▸ **WHAT YOU SHOULD DO**: Output the lines below exactly, please, from the first line until the line with "Antonio Gasca-Alvarez", counting both.

*** ENTRIES PROVIDED Section Begins ***

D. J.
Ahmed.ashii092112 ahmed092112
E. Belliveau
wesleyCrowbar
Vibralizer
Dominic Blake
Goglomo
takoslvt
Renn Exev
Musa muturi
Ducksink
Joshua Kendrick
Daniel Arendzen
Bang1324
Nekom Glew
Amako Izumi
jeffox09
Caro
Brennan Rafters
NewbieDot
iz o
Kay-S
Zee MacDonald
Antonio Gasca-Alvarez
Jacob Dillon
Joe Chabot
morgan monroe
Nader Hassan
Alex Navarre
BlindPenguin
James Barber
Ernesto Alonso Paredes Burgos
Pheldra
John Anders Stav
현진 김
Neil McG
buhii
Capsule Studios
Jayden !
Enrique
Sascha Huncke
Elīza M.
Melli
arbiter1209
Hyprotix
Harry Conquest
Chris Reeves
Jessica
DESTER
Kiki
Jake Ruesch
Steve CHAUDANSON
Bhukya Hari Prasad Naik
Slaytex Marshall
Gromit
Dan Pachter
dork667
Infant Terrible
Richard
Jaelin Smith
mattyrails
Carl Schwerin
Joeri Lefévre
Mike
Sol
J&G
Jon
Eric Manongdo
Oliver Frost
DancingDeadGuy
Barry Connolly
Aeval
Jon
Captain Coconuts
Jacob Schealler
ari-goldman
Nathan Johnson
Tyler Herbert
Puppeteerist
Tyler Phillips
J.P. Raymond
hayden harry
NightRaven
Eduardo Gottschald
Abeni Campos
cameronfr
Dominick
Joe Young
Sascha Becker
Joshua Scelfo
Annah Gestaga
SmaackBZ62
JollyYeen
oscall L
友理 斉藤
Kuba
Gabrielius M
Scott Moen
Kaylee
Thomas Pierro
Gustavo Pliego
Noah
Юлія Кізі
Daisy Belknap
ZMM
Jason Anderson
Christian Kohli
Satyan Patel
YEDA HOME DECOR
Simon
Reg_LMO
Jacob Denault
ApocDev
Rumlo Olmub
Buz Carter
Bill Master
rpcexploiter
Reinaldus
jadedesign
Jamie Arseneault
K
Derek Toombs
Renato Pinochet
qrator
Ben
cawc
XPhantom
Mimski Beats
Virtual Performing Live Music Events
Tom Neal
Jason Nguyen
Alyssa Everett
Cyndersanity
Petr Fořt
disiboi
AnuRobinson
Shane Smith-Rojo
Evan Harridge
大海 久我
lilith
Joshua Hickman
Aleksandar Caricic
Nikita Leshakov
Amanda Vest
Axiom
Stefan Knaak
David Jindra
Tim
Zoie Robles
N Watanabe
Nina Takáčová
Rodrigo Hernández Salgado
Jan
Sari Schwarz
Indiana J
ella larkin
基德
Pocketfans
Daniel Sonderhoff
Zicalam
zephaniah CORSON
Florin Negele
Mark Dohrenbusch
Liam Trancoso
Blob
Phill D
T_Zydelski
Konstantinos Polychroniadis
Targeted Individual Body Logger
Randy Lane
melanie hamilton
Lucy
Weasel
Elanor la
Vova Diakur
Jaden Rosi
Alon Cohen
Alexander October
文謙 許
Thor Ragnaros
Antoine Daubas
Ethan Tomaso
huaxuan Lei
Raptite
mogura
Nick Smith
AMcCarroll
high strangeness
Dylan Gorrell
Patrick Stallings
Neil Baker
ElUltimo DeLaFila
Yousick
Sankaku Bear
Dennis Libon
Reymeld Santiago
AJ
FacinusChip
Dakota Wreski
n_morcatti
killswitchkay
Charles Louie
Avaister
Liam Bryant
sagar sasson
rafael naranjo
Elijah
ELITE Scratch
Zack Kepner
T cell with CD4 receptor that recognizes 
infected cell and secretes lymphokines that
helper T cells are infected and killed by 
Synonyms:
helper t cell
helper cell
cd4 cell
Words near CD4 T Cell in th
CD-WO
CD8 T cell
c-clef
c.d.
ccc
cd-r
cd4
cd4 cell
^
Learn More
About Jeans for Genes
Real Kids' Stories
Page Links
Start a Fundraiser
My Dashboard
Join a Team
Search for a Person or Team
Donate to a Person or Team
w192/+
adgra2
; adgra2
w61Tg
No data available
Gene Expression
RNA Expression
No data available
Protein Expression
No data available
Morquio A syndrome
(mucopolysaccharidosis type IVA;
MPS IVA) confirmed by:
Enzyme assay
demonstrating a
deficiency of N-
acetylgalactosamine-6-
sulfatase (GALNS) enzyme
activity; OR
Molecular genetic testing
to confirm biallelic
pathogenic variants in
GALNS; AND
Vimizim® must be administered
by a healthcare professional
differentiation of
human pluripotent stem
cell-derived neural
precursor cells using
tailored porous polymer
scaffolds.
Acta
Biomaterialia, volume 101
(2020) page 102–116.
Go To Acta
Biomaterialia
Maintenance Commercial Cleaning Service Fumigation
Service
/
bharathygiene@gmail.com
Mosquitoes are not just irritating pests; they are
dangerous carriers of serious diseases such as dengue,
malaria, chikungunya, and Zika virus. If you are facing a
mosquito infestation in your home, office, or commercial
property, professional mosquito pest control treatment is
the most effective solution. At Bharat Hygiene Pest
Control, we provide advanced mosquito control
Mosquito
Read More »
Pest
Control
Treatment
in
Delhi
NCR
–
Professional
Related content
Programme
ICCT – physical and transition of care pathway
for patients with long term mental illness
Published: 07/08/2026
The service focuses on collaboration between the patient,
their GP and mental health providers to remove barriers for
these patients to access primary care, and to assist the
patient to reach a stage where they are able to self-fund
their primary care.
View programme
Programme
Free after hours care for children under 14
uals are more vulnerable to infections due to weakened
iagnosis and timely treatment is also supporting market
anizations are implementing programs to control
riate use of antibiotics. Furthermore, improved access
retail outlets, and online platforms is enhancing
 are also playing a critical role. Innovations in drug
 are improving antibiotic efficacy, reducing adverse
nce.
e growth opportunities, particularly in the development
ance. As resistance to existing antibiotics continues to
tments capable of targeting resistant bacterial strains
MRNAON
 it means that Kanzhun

*** ENTRIES PROVIDED Section Ends ***

▸ **SOLUTION FOR THIS PROBLEM**:
D. J.
Ahmed.ashii092112 ahmed092112
E. Belliveau
wesleyCrowbar
Vibralizer
Dominic Blake
Goglomo
takoslvt
Renn Exev
Musa muturi
Ducksink
Joshua Kendrick
Daniel Arendzen
Bang1324
Nekom Glew
Amako Izumi
jeffox09
Caro
Brennan Rafters
NewbieDot
iz o
Kay-S
Zee MacDonald
Antonio Gasca-Alvarez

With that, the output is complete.